The suitability of other biomarkers of BPA exposure such as blood has been explored; however, BPA concentrations in blood are considerably lower than those observed in urine and decrease rapidly after exposure. Hence, a large proportion of BPA in blood will be non-detectable with the current analytical methods. Additionally, even GSKJ4 when concentrations
are detectable, BPA concentrations in blood also vary greatly within individuals (Calafat, 2010). As in the present study, several other studies have reported differences in concentrations based on sample collection time (Calafat et al., 2005 and Mahalingaiah et al., 2008). Mahalingaiah et al. (2008) reported that urinary BPA concentrations in men and women were highest in samples collected between 1200 and 1600 h compared with concentrations in morning or late afternoon/evening samples. Teeguarden et al. showed a dramatic increase in urinary BPA concentrations following
lunch and dinner, but not breakfast, of meals containing canned foods (Carwile et al., 2011 and Teeguarden et al., 2011).
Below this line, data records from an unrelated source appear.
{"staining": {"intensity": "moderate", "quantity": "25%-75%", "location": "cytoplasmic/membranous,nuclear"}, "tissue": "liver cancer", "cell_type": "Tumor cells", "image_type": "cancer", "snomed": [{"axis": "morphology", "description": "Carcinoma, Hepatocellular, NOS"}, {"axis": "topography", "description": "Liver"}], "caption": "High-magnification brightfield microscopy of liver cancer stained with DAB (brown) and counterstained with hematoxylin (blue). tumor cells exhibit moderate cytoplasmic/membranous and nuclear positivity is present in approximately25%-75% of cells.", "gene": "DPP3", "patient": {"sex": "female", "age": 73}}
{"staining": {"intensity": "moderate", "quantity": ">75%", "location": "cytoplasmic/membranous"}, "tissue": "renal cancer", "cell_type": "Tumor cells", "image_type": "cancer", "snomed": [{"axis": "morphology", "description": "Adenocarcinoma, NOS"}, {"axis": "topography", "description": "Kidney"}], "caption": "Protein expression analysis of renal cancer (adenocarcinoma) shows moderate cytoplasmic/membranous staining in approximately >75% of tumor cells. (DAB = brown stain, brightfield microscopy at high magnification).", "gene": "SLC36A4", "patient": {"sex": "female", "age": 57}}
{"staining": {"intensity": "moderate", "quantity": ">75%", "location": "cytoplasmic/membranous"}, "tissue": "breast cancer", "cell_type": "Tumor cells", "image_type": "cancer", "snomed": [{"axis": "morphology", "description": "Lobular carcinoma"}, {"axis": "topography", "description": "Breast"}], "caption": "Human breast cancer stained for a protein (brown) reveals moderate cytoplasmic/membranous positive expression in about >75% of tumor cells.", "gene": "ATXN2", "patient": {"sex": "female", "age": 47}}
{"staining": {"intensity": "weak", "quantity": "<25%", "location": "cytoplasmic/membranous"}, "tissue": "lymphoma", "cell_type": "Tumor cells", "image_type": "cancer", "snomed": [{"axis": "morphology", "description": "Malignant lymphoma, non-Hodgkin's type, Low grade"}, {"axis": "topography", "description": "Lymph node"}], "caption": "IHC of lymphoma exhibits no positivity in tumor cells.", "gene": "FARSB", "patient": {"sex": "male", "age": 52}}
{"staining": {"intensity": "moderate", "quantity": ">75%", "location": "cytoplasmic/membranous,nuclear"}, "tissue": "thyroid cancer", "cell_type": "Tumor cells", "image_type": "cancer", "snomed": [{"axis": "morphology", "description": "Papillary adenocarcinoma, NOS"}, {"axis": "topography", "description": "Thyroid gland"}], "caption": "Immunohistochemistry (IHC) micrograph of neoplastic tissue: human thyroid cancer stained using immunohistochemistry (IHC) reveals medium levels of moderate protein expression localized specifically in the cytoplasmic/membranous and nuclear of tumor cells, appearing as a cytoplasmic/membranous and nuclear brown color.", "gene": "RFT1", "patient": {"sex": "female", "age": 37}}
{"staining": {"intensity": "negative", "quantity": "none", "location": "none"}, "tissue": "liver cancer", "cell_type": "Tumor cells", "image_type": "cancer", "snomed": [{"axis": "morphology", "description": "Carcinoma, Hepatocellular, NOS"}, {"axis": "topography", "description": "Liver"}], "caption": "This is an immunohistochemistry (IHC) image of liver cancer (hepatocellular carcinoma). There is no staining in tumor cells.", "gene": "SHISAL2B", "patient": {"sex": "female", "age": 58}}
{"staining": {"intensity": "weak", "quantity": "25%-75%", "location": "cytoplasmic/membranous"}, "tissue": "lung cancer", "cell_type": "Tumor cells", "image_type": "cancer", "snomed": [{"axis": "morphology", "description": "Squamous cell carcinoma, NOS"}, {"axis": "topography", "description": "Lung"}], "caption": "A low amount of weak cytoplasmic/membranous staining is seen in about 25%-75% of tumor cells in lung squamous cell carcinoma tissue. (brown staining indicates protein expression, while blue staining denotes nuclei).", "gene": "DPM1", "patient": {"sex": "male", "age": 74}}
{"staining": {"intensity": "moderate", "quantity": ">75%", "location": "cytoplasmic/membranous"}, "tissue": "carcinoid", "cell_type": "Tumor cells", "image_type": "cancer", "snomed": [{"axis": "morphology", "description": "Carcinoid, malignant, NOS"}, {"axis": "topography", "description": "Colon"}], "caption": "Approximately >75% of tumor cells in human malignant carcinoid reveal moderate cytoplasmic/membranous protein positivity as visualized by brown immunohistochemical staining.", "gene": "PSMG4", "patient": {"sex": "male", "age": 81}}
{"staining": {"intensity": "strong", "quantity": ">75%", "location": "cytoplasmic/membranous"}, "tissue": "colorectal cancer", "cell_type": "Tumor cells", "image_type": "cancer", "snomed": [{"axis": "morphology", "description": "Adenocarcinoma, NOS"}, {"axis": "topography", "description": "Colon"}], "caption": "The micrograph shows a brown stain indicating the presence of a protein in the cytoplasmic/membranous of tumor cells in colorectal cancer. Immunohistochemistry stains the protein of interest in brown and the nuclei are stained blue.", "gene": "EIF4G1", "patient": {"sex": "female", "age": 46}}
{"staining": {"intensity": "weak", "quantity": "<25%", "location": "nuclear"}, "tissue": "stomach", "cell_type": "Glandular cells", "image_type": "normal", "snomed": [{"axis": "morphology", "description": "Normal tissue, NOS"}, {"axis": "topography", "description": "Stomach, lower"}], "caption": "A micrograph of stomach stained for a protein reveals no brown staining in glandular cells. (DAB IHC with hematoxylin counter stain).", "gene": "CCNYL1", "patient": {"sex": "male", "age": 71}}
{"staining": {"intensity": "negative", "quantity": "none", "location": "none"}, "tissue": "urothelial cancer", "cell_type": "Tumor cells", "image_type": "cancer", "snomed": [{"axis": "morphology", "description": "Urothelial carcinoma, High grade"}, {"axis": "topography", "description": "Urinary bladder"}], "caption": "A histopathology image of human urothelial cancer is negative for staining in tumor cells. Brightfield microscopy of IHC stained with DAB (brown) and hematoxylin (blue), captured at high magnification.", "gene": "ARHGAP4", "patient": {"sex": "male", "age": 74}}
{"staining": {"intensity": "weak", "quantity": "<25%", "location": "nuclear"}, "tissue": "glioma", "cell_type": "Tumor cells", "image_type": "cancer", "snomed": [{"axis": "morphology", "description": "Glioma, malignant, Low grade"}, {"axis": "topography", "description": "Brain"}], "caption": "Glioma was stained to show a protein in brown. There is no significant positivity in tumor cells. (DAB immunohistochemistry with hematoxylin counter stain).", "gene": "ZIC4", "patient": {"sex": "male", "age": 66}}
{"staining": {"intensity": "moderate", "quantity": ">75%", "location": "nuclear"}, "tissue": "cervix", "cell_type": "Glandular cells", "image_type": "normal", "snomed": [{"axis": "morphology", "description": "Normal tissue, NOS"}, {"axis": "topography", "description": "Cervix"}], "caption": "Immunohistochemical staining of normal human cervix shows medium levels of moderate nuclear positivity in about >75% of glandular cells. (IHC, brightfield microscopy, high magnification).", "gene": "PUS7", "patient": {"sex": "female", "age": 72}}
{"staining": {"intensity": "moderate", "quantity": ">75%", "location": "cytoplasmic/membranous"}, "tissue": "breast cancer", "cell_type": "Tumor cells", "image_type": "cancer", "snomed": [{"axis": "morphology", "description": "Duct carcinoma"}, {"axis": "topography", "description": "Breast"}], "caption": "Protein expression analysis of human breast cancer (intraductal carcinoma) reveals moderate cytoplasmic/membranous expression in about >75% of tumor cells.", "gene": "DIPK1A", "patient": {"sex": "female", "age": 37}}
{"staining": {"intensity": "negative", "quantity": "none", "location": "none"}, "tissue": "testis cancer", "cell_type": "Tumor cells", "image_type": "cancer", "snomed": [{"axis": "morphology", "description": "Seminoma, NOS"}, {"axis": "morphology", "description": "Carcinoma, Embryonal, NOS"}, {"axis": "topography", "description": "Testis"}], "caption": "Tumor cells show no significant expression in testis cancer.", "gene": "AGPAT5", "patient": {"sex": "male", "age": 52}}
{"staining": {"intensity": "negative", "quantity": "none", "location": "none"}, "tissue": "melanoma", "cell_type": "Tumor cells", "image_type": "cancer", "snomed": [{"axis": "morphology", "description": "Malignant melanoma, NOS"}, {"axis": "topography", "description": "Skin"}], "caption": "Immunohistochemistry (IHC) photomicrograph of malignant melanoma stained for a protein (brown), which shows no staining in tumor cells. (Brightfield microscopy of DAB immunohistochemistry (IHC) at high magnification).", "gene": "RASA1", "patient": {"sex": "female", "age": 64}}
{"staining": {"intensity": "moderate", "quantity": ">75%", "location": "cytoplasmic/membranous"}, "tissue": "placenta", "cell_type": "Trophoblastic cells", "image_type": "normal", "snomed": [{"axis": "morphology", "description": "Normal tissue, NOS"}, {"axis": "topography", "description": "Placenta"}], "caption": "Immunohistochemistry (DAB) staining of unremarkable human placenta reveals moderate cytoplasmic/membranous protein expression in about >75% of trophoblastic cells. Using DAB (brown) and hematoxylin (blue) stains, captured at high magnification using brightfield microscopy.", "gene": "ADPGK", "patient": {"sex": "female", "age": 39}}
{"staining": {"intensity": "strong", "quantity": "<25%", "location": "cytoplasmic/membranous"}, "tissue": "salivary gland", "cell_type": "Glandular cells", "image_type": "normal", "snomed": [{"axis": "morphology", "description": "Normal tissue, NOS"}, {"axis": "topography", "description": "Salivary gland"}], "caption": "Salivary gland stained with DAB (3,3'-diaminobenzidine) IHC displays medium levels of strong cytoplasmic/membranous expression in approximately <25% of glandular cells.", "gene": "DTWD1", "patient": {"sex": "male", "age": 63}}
Given the short half-life of BPA in humans (< 6 h (Volkel buy GSI-IX et al., 2002)), differences in exposure levels according to sample collection time may reflect sleep and dietary intake patterns (e.g., concentrations may be lower in the morning after a long period of no intake during sleep, and levels increase during the day after consuming meals contaminated with BPA or that BPA content in foods consumed later in the day is higher than that Olopatadine in foods consumed earlier in the day) (Calafat et al., 2008). Limitations of this study include imperfect data on predictor variables. For example, our questionnaire did not distinguish between canned or bottled soda consumption, with the latter
not likely to be a significant source of BPA (Lakind and Naiman, 2010). Moreover, we did not collect information on fasting time or time of last urination when we collected urine samples, both of which may impact BPA urinary concentrations (Stahlhut et al., 2009). Because we did not obtain information on time of day meals were consumed, we were not able to confirm whether higher BPA urinary concentrations observed in the afternoon/evening hours resulted from ingestion of BPA-contaminated food during the day. We also did not collect information on other potential sources of BPA exposure (e.g., dental treatment, medical devices, or exposure to thermal receipts). Furthermore, the study instruments administered were originally designed to assess exposures to pesticides rather than BPA. The food frequency questionnaire was also designed to document women’s nutrient intake during pregnancy and only limited information was gathered about food packaging. Although one question asked about consumption of canned fruit, there were no questions specifically about canned vegetables, soups, or tuna fish.